3. BorgWarner raised full-year guidance across key metrics, showcasing solid execution in electrification and ongoing challenges in margins.
Article:
BorgWarner, a leading global supplier of propulsion system components for automakers, recently announced its impressive performance for the second quarter of 2025. The company surpassed expectations by reporting adjusted earnings per share of $1.21, higher than the estimated $1.09, and achieved GAAP revenue of $3.64 billion, slightly exceeding consensus. This strong performance was attributed to share reductions and a boost in full-year guidance across sales and profit expectations.

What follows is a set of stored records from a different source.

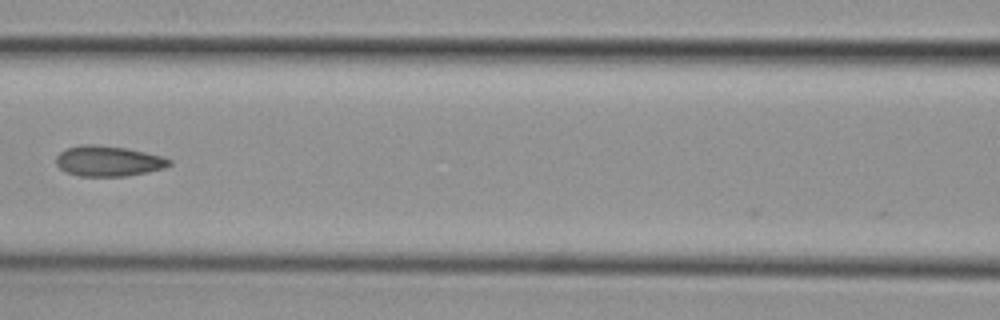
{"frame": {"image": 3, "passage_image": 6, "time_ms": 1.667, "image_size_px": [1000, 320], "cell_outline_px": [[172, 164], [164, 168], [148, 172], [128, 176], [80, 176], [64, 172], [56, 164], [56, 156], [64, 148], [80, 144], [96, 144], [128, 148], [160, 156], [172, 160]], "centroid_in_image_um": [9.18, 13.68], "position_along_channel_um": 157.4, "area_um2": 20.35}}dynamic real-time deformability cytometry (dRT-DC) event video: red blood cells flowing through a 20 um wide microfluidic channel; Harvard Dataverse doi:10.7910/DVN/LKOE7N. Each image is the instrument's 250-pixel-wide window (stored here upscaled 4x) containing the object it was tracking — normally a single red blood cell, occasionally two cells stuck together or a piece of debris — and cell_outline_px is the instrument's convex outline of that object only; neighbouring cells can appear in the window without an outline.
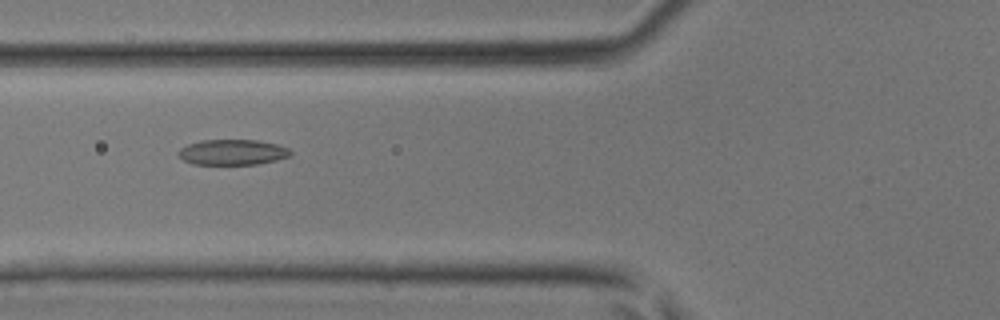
{"species": "common noctule bat (a hibernating species)", "species_latin": "Nyctalus noctula", "temperature_condition": "room temperature", "stored_images_in_passage": 30, "camera_frame_rate_fps": 3000, "um_per_image_px": 0.085, "animal": {"sex": "male", "body_mass_g": 17.9, "forearm_length_mm": 54.2}, "frame": {"image": 1, "passage_image": 3, "time_ms": 0.667, "image_size_px": [1000, 320], "cell_outline_px": [[292, 152], [288, 156], [276, 160], [256, 164], [192, 164], [184, 160], [176, 152], [180, 148], [188, 144], [200, 140], [256, 140], [276, 144], [288, 148]], "centroid_in_image_um": [19.73, 12.93], "position_along_channel_um": 106.1, "area_um2": 16.53}}
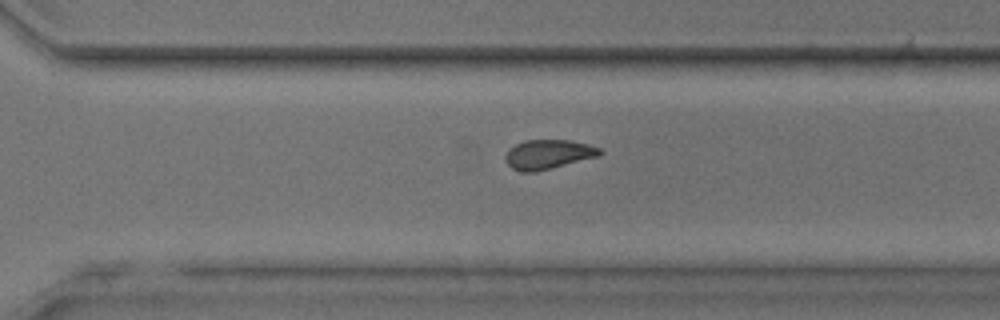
{"frame": {"image": 2, "passage_image": 17, "time_ms": 5.333, "image_size_px": [1000, 320], "cell_outline_px": [[604, 152], [600, 156], [536, 172], [520, 172], [512, 168], [504, 160], [504, 156], [508, 148], [524, 140], [568, 140], [588, 144], [600, 148]], "centroid_in_image_um": [46.58, 13.12], "position_along_channel_um": 324.0, "area_um2": 16.42}}
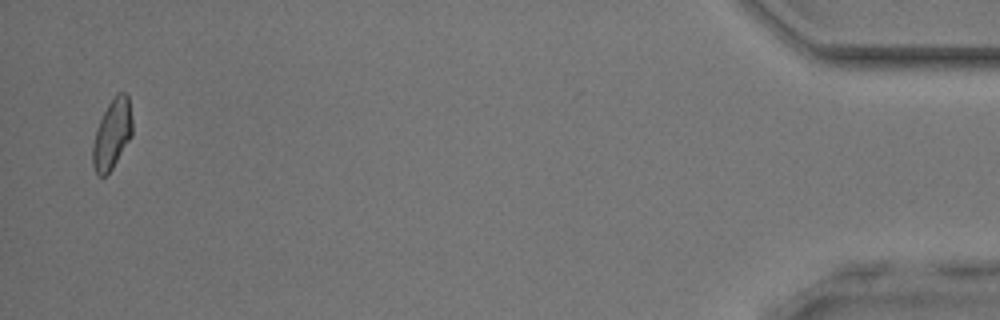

The focus of BorgWarner in recent times has been on accelerating electrification, particularly in developing eProducts for electric and hybrid vehicles while managing the transition from legacy internal combustion businesses. The company’s business is divided into four main areas: Turbos & Thermal Technologies, Drivetrain & Morse Systems, PowerDrive Systems, and Battery & Charging Systems. BorgWarner heavily invests in research and development, maintains strong relationships with original equipment manufacturers (OEMs), and adapts its manufacturing footprint globally.
Despite challenges in margins due to tariffs and soft demand in legacy combustion businesses, BorgWarner showcased solid execution in electrification during the second quarter of 2025. The company reported a 1% increase in GAAP net sales to $3.64 billion, driven by strong performance in electric vehicle-related products. Notably, light vehicle eProduct sales surged by 31% year-over-year, and PowerDrive Systems saw a 23.5% organic net sales growth. However, organic sales remained flat overall, with Turbos & Thermal Technologies and Drivetrain & Morse Systems experiencing declines.

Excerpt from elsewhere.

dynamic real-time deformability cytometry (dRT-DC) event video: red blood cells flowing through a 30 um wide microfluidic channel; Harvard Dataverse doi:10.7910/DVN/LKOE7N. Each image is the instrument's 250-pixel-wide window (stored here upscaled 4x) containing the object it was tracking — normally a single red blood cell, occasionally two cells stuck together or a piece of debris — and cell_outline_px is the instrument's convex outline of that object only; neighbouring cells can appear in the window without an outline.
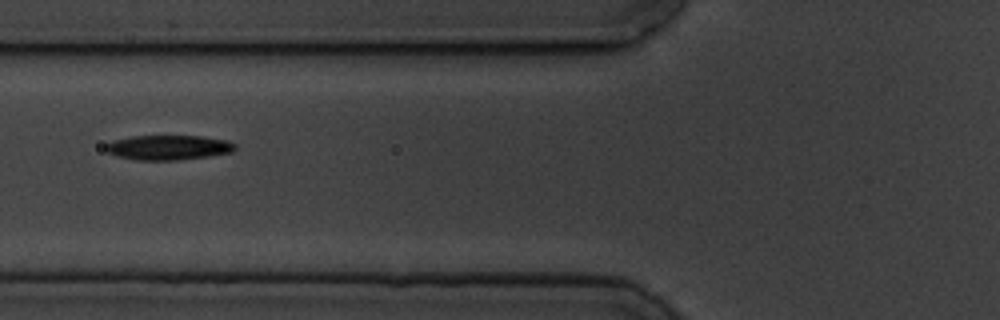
{"species": "common noctule bat (a hibernating species)", "species_latin": "Nyctalus noctula", "temperature_condition": "cold", "stored_images_in_passage": 9, "camera_frame_rate_fps": 3000, "um_per_image_px": 0.085, "animal": {"sex": "male", "body_mass_g": 19.5, "forearm_length_mm": 54.6}, "frame": {"image": 1, "passage_image": 7, "time_ms": 7.0, "image_size_px": [1000, 320], "cell_outline_px": [[236, 148], [232, 152], [208, 156], [176, 160], [140, 160], [116, 156], [108, 152], [104, 148], [104, 144], [112, 140], [132, 136], [200, 136], [228, 140], [236, 144]], "centroid_in_image_um": [14.29, 12.53], "position_along_channel_um": 111.5, "area_um2": 18.73}}
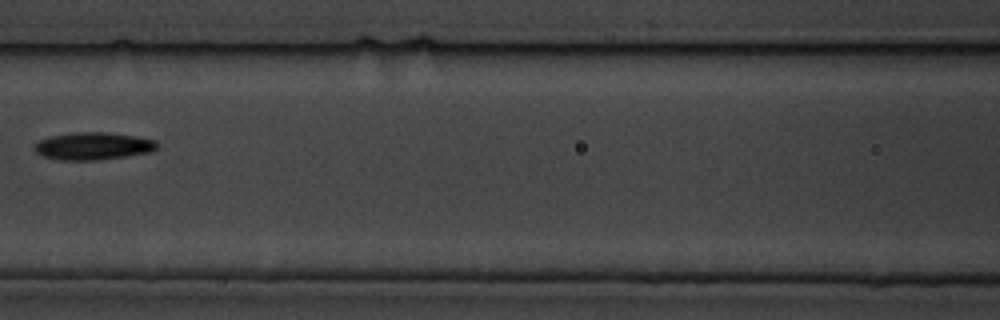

The company’s gross margin decreased to 17.6% from 19.0% in the same period last year, primarily due to ongoing headwinds from tariffs. Despite challenges, BorgWarner’s adjusted operating margin remained steady at 10.3%, with growth in electrified products partially offsetting margin pressures. Free cash flow increased significantly by 70.7% to $507 million compared to the previous year. BorgWarner also authorized a $1 billion buyback program through 2028 and raised its quarterly dividend by 55%.
As BorgWarner continues to focus on electrification and manages margin pressures, investors should monitor the company’s ability to scale its electrification businesses profitably and navigate the transition away from combustion-related revenue. Key factors to consider include the pace of OEM electrification programs, tariff impacts, and competition in the automotive supplier industry. With a revised full-year outlook and a strong focus on innovation, BorgWarner remains a key player in the propulsion system components market.